The five biggest federal department spenders on contracting out include:

  • Canada Revenue Agency, $1.4 billion
  • Employment and Social Development Canada, $800 million
  • Canada Border Services Agency, $737 million
  • Immigration, Refugees and Citizenship Canada, $652 million
  • National Defence, $540 million.

The Phoenix debacle

The basic “pay more/get less” reality of contracting out goes from bad to worse during the duration of the contracts because the costs generally increase.

On average, a private IT consultant ends up costing twice as much than the original contract, while spending on management consultants and temporary contractors goes up on average by two thirds.
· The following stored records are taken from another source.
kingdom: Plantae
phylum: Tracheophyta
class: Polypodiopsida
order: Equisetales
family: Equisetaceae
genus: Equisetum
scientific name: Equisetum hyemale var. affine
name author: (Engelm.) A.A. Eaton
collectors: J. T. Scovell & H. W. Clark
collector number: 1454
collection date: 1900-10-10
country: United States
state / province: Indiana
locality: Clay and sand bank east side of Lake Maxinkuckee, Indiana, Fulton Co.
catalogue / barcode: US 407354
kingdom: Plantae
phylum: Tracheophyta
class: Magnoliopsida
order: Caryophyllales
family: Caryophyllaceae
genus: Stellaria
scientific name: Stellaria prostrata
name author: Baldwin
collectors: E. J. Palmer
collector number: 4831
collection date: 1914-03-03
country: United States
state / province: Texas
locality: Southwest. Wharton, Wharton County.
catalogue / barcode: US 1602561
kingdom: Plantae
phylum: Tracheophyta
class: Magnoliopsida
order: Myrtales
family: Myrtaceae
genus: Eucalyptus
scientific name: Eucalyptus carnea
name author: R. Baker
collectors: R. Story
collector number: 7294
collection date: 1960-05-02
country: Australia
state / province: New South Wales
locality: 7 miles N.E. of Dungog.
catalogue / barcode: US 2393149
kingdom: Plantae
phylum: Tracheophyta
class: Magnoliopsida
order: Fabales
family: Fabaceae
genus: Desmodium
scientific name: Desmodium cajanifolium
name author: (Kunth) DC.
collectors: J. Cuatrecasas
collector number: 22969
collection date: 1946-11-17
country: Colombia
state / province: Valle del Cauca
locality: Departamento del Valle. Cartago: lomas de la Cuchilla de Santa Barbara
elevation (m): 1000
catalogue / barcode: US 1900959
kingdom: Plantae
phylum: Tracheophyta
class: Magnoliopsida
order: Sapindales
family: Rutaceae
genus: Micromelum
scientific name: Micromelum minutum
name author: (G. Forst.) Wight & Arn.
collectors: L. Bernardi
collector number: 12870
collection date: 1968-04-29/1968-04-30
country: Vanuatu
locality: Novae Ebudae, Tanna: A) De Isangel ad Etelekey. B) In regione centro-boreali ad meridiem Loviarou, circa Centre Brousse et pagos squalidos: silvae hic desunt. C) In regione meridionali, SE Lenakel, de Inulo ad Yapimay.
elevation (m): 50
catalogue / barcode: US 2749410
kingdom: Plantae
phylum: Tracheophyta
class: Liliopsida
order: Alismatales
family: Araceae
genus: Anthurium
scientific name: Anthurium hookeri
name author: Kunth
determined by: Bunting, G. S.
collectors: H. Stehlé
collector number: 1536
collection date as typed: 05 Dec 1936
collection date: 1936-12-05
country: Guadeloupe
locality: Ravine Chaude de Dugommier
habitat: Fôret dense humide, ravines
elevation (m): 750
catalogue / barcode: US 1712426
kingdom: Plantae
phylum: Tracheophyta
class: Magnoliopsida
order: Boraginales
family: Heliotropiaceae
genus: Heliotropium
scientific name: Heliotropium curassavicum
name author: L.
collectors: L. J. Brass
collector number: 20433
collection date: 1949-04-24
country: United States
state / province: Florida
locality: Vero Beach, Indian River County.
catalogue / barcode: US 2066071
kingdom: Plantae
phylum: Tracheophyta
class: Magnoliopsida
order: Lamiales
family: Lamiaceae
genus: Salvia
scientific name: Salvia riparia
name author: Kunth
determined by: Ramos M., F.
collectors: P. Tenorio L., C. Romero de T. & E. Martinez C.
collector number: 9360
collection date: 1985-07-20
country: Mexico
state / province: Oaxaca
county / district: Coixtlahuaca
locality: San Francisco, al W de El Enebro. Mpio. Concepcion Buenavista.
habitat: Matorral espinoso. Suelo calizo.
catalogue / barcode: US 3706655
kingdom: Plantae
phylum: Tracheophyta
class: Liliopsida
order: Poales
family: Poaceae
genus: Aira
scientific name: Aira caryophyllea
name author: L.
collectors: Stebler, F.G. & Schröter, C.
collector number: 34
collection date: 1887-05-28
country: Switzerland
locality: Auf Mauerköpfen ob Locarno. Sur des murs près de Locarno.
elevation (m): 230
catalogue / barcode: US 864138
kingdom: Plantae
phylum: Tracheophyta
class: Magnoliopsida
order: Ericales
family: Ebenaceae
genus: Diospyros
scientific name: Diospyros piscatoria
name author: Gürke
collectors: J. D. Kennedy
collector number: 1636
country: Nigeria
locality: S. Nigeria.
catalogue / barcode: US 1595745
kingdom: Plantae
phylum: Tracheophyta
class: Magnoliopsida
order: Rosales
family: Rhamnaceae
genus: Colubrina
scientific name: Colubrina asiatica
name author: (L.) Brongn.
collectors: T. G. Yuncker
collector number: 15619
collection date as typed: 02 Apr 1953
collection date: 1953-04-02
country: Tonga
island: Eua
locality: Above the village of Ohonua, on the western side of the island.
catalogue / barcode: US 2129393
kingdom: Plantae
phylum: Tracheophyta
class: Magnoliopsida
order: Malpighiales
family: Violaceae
The Phoenix pay system is one of the most outrageous examples of skyrocketing contract costs. Phoenix was supposed to cost $309 million. It didn’t. It was supposed save us pots of money by lowering the cost of managing our federal payroll. It didn’t. It was supposed to increase efficiency in paying public service workers. It didn’t.

It wound up costing $2.2 billion—over seven times more than it was supposed to. It didn’t save us any money. It turned pay day into an endless nightmare of worry, stress, and turmoil for thousands, upon tens of thousands, of workers who had to endure one foul-up after another while the private contractors who created the mess fumbled around trying to fix it.

Last year, the government rewarded IBM with another $137 million contract to ostensibly manage the system’s day-to-day operation. IBM was the company responsible for Phoenix’s disastrous implementation in the first place.

Brain drain

The impact of the federal government’s billion dollar boondoggle runs deep. PIPSC noted that the increased reliance on the private sector to carry out specialist tasks is leading to a deskilling of the public sector.

“Staff report that they do not get enough training to do their job and the knowledge needed to maintain projects often follows contractors out the door when a contract ends,” wrote the PIPSC in its report. As a result, the reliance on private contractors increases due to the erosion of “institutional knowledge, skills and expertise from the public service.”

Government should be insourcing

PIPSC’s report is the first in a series they plan to release during 2020. The reports are part of a campaign against outsourcing and for better staffing in the public sector. Among other things, the union is calling for “insourcing,” that is, more training opportunities for its members.

“Insourcing  should be a no brainer,” says labour studies researcher Steve Kuzyk. “The value to the workers, and the people of Canada, of spending billions to develop our wholly-owned public service, rather than on private contracts, is something even the most myopic manager should be able to grasp.”